Si nous avons travaillé à Kinshasa, je pense qu'il nous faut aussi travailler dans d'autres provinces. La faute n'incombe pas aux investisseurs s'ils ne vont pas dans d'autres coins du pays.
La raison est qu'il n'y a pas des infrastructures pouvant les accueillir.
Une bonne régulation du secteur d'investissement permettrait le développement du pays, pensent les experts?
Il faut chercher à améliorer le climat des affaires qui est constitué des plusieurs réglementations dont la plupart sont dépassées et bloquent l'entrée des investisseurs et le mouvement d'importations et d'exportations des biens. Ce sont des lois fiscales qui créent un devoir fiscal très élevé que les gens ne supportent pas, car elles ne facilitent pas la création des sociétés. C'est ce qu'il faut reformer pour attirer les investisseurs. Il y a aussi la création des infrastructures, la paix qui sont des préalables à l'amélioration du climat des investissements qui peuvent permettre à notre pays de faire un bond extraordinaire vers le développement.
Qui serait pour vous un bon dirigeant catholique?
C'est un homme qui s'inspire de la parole de Dieu naturellement et qui aime réellement son pays, son prochain. C'est aussi un homme qui cherche à créer, qui cherche à donner un projet. Imaginez que la moitié des 65 millions des congolais aient un projet même agricole, vous vous rendez compte du bien que cela apporterait au pays?

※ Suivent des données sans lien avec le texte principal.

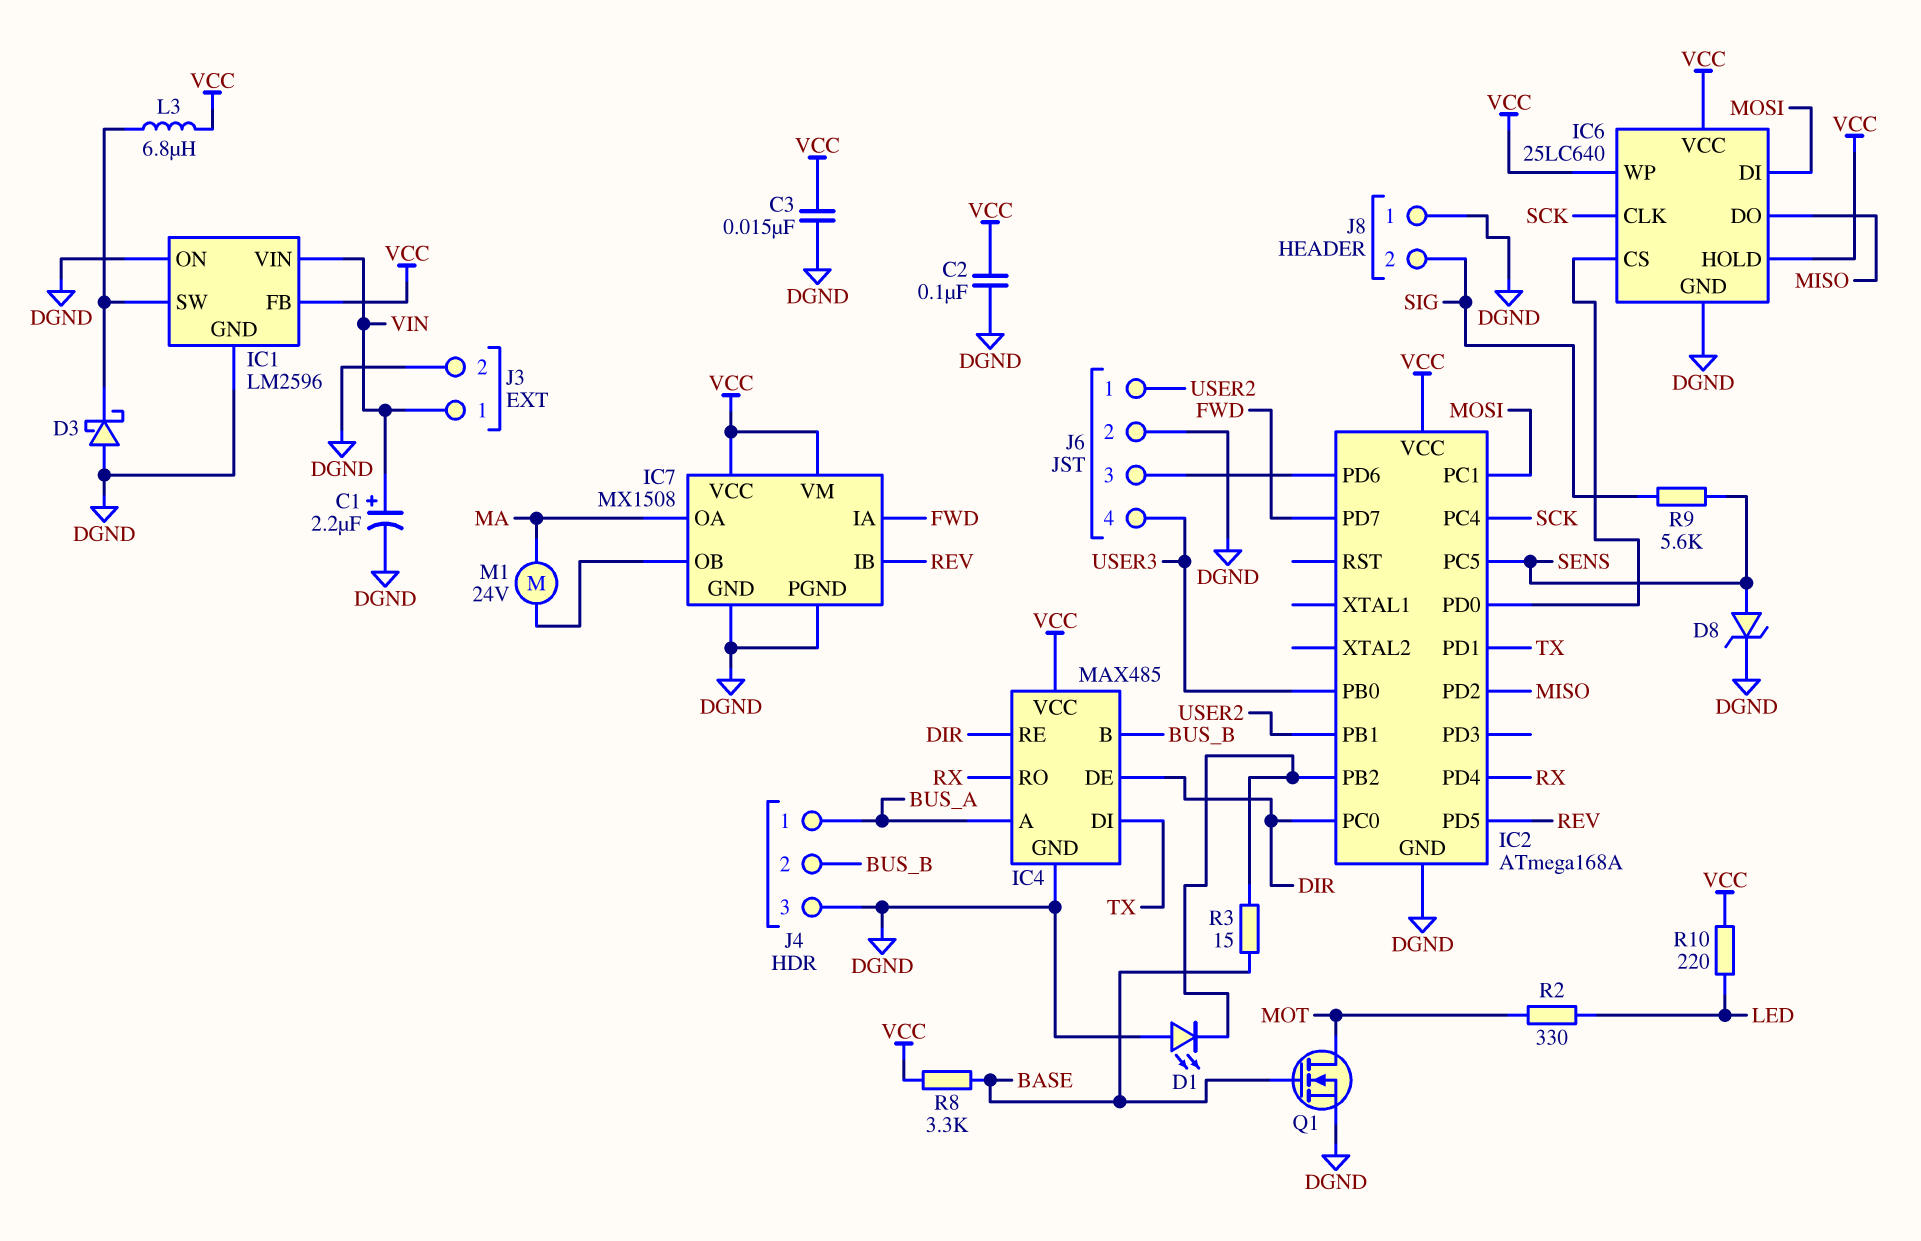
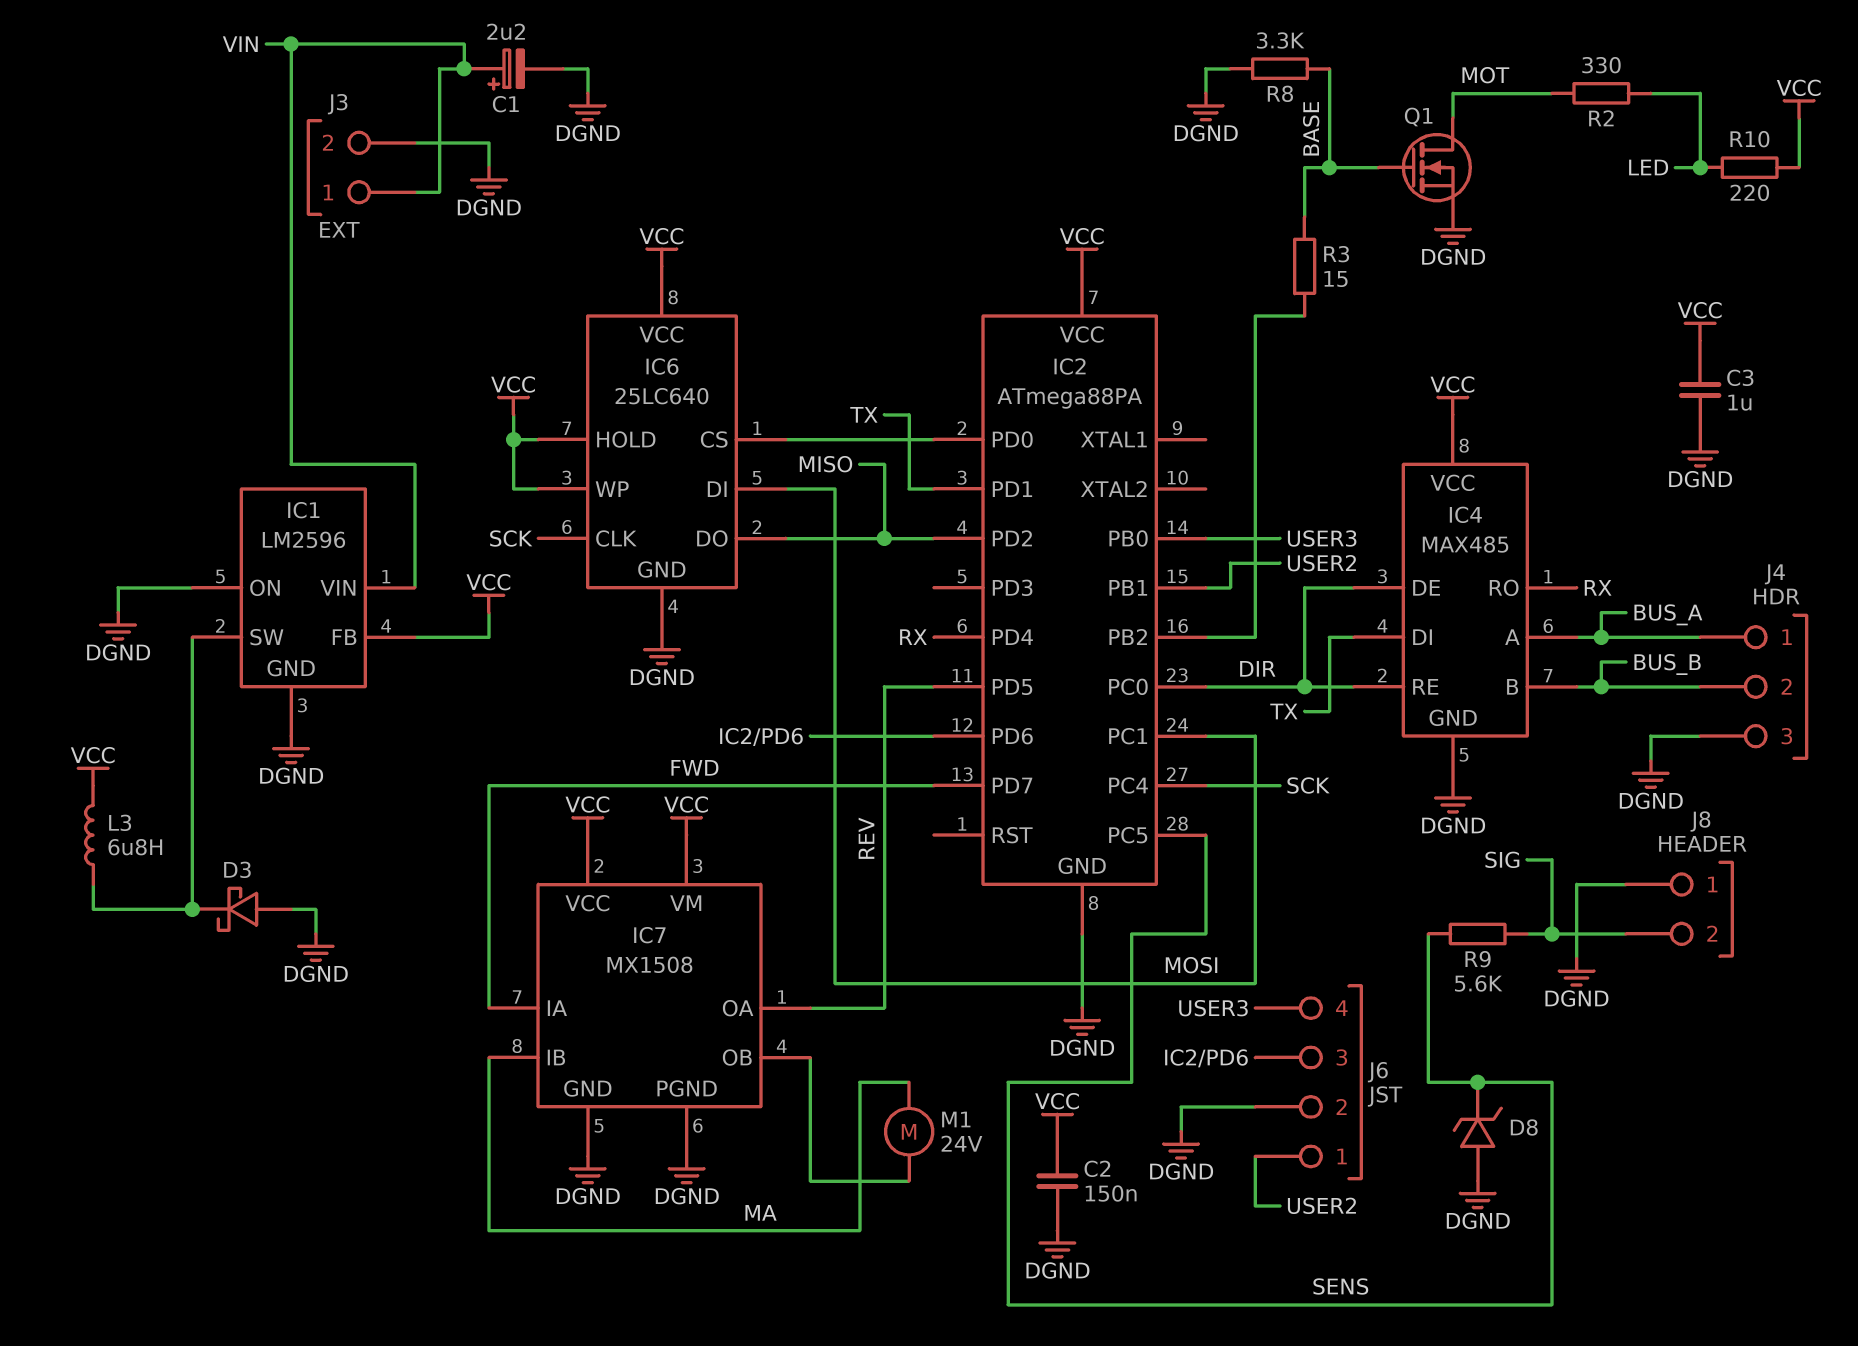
C2: 100nF (DGND, VCC) -> 150nF (DGND, VCC)
C3: 15nF (DGND, VCC) -> 1uF (DGND, VCC)
D1: LED (A DGND, K IC2/PB2) -> none
D8: zener (A SENS, K DGND) -> zener (A DGND, K SENS)
IC2: ATmega168A -> ATmega88PA
IC7 pin IB: REV -> MA
IC7 pin OA: MA -> REV
R8: 3.3k (BASE, VCC) -> 3.3k (BASE, DGND)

La Bible dit que chacun mangera à la sueur de son front et si chacun prenait cette phrase au sérieux, il y aurait combien des projets? Le dirigeant chrétien doit prêcher par l'exemple, par le travail et l'amour, ceci dans la simplicité et l'ordre. Il doit être contre la corruption et se mettre au travail pour le développement de son pays. C'est ce que j'essaye personnellement de faire chaque jour.

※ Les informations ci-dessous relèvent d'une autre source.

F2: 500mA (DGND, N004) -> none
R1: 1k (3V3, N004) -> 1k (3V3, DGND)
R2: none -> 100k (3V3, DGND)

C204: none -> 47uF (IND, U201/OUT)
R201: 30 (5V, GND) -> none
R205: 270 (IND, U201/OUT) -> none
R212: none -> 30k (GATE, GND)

Je suis très attaché à ma confession catholique parce que c'est un prêtre qui m'avait donné le billet pour venir à l'Université à Kinshasa. Ils étaient nos Pères, ces Prêtres, car ils nous nourrissaient au collège, nous soignaient, sans cela, ce petit villageois que j'étais, ne serait peut être pas arrivé à l'Université pour devenir ce que je suis aujourd'hui. C'est pourquoi je demande toujours à mes frères de se mettre à genou pour prier le matin avant de sortir et le soir avant de dormir et Dieu vous le rend toujours. C'est très important.